Keurig Facing $600 Million Lawsuit for 2.0

Photo of a 2.0 brewers stacked in a shop

Club Coffee, one of Canada’s largest coffee producers, has launched a $600M lawsuit again Keurig Mountain Coffee Inc. as a result of Keurig introducing its new 2.0 series of coffee brewers and what Club Coffee claims to be anti-competitive behavior. This type of behavior is deemed to have taken place where a firm’s actions lead to “higher prices, reduced quality or levels of service, or less innovation” (Federal Trade Commission, 2014).

The lawsuit centers around Keurig’s use of radio frequency identification (RFID) and the special ultraviolet ink used on its new coffee pods. Also known as “invisible ink”, this approach enables information and identification markings to be invisible to the naked eye, but visible and readable through ultraviolet light readers – such as Keurig is using in its new 2.0 brewers. Through this technology, and not sharing with firms that produce third part K Cups, Keurig is able to rebuild the exclusivity that it once had in being the sole suppliers of pods for its machines.

Back in 2012 Keurig’s patent expired on its pod technology, which in turn opened up the market to third party producers. As a result this was great news for consumers as it saw the general price of pods it could use reduce and the variety and quality improve. Of course for Keurig it found itself in a much more competitive market with pressure on its ability to move price without adversely affective market share. As a result Keurig’s growth in the single cup coffee market has largely been driven by the overall market growing rather than it maintaining or increasing its market share.

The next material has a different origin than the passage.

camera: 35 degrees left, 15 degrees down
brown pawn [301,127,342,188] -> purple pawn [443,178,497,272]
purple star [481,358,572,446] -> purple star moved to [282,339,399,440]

Competitors points to this fact through the rise in prices, around 9%, of the new pods compared to those that can be used on Keurig’s older brewers and for which third parties currently supply the market with.

And there is precedence in the coffee industry for such legal action and I’m sure which Keurig are well aware of. Back in April 2014 Nespresso took a similar approach in trying to exclude third parties being able to supply to the market pods for its proprietary brewers. However the French government took a very dim view of this and launched a formal state review of Nspresso’s actions and whether it was anti-competitive in nature.

Although Keurig are confident of the robustness of its technology and the ability to defend against the lawsuit, companies such as Club Coffee and Mother Parkers claim they have already cracked the code required to read the pods and will be launching their own capsules sometime later in the year.

It will be interesting to see how this “little” battle pans out. But one thing we can probably be assured of as consumers of coffee using the pod systems, more competitors in the market will mean greater variety and better quality for us.